Working Stiff by Dr. Judy Melinek and T.J. Mitchell is an engaging memoir of a young forensic pathologist at the New York City Medical Examiner’s Office. Melinek joins the staff as a trainee two weeks before 9/11. From her perspective as a forensic pathologist, she shares a unique view of the tragic terrorist attack, which enforces the emotional punch of the book.
In Working Stiff, we are privy to some of the 262 autopsies Melinek conducted during her training. The book describes autopsies in incredible detail, with each chapter dedicated to a different body, how he or she died, and how Melinek spoke to the family afterwards. The story also touches on how the autopsies shaped Melinek’s life, especially her role as a mother. In fact, the emotional elements of this book are in the foreground, while facts about human pathology and diseases seem tangential. The memoir is nothing short of entertaining, but it is the wrong book to pick up if you are looking for something grounded in science.
This is not a story for the squeamish. For example, Melinek writes, “Female fly goes for the eyes first, where she lays hundreds of eggs, sometimes within an hour. The eggs look like shredded Parmesan cheese sprinkled around the tear ducts.” If you own a cat, the following will not be your favorite line: “Your pet cat will eat you right away, with no qualms at all…. I’ve seen the result.”
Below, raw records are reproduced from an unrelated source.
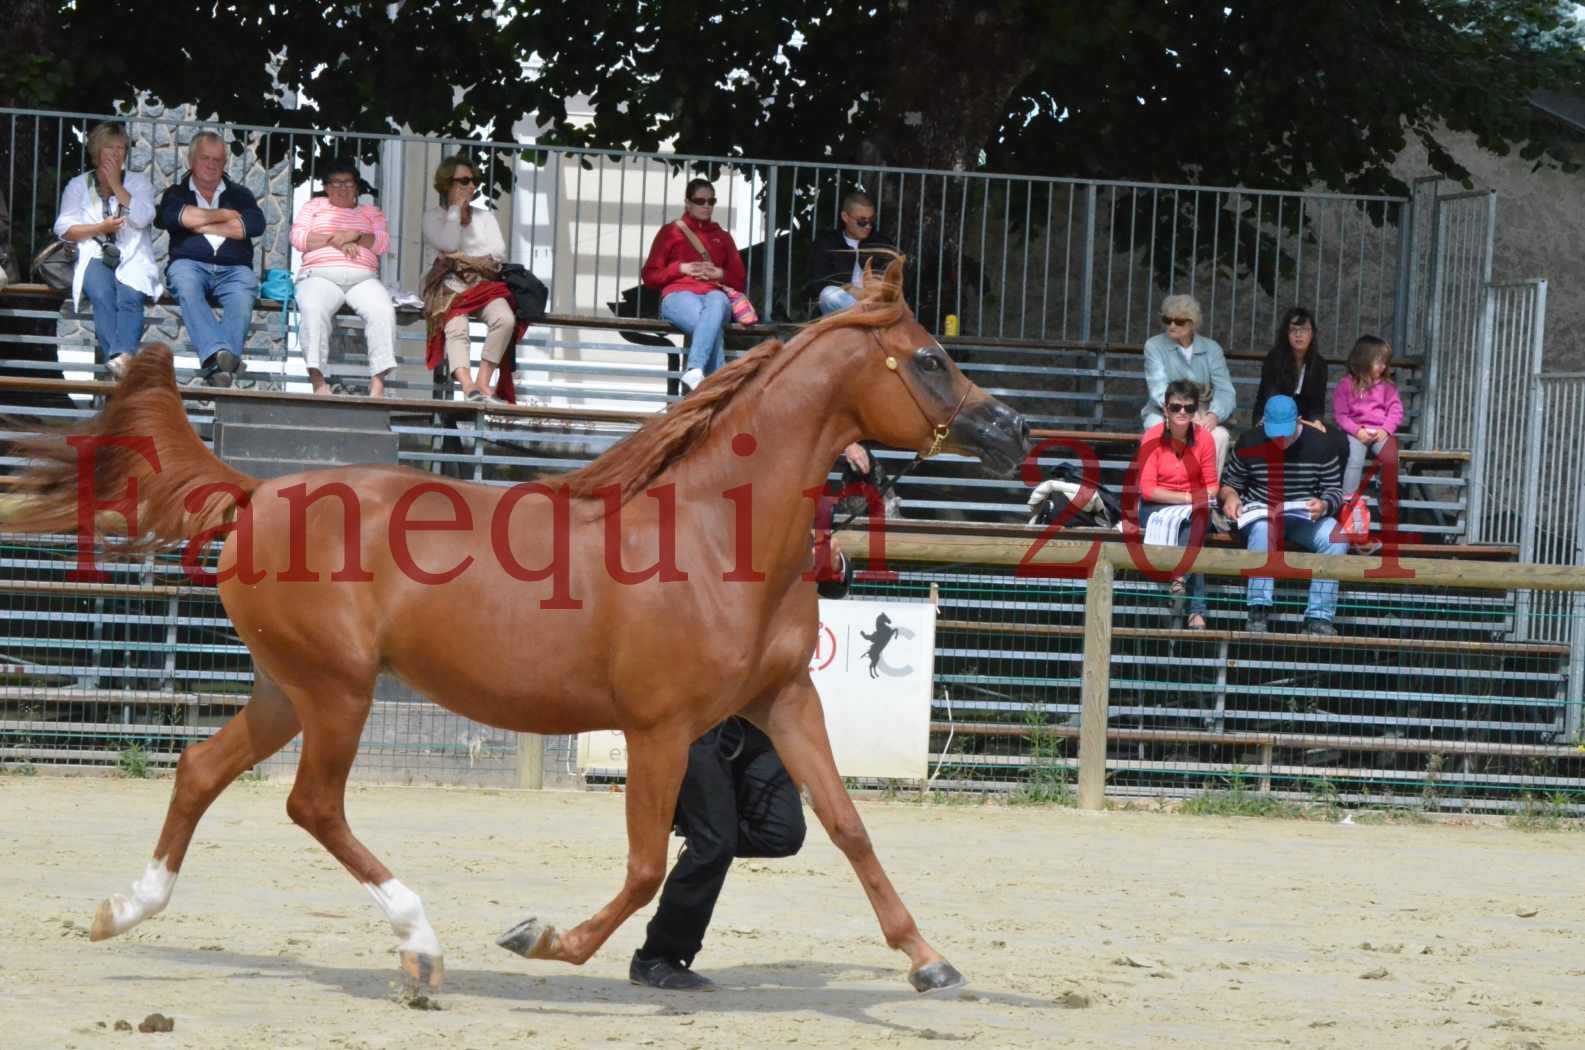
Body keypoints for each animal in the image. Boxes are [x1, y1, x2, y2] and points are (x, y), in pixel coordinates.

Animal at [6, 261, 1027, 996]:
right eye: (928, 359)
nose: (1012, 432)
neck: (714, 539)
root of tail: (256, 494)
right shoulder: (660, 729)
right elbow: (646, 866)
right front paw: (539, 938)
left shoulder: (782, 699)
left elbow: (849, 826)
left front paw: (929, 960)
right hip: (337, 690)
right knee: (313, 805)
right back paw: (421, 951)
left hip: (287, 689)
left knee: (200, 770)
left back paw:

However, the best and most heartbreaking part of the book is when Melinek was asked to help identify victims in the aftermath of 9/11. The gravity of the disaster becomes apparent to us, but from a very different perspective. With her team, Melinek examined more than one thousand body parts of victims and tried to match them to individuals. “The remains were entirely black—burned and covered in soot. The head… the head wasn’t recognizable as a head except that it had hair and was attached to the neck.” In this chapter, above all, Melinek excels in making the reader feel intense emotion.
Although Working Stiff is emotionally appealing and explains how it feels to be a forensic pathologist, it is superficial in explaining the scientific side of the autopsies.